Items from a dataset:
-- Opening Marker --

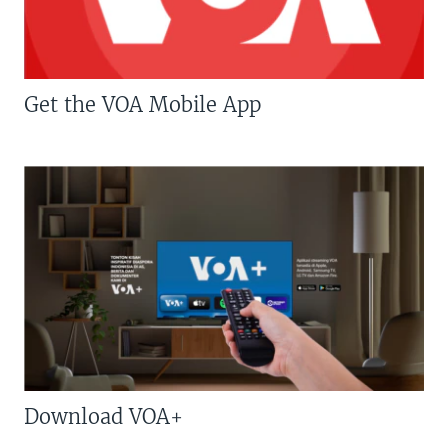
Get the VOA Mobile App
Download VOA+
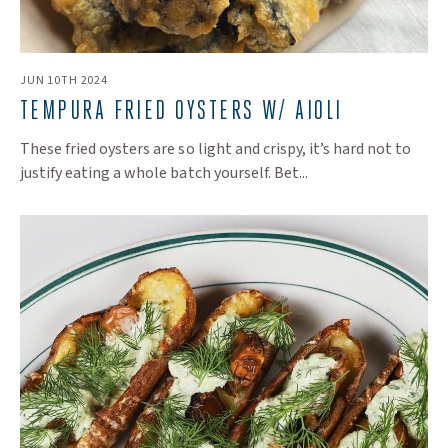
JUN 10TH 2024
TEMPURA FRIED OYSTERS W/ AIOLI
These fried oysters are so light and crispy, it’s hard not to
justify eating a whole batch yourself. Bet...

-- Closing Marker --
-- Opening Marker --

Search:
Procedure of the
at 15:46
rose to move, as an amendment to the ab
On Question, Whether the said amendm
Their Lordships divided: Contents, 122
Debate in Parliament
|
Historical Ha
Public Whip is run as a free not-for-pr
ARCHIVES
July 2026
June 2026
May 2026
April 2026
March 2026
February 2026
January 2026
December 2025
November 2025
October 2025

-- Closing Marker --

Can you output the entry lines exactly as they appear, starting with the line that contains "JUN 10TH 2024" and going on through the line that contains "justify eating a whole batch yourself. Bet..."?

◆ Response to this task ◆
JUN 10TH 2024
TEMPURA FRIED OYSTERS W/ AIOLI
These fried oysters are so light and crispy, it’s hard not to
justify eating a whole batch yourself. Bet...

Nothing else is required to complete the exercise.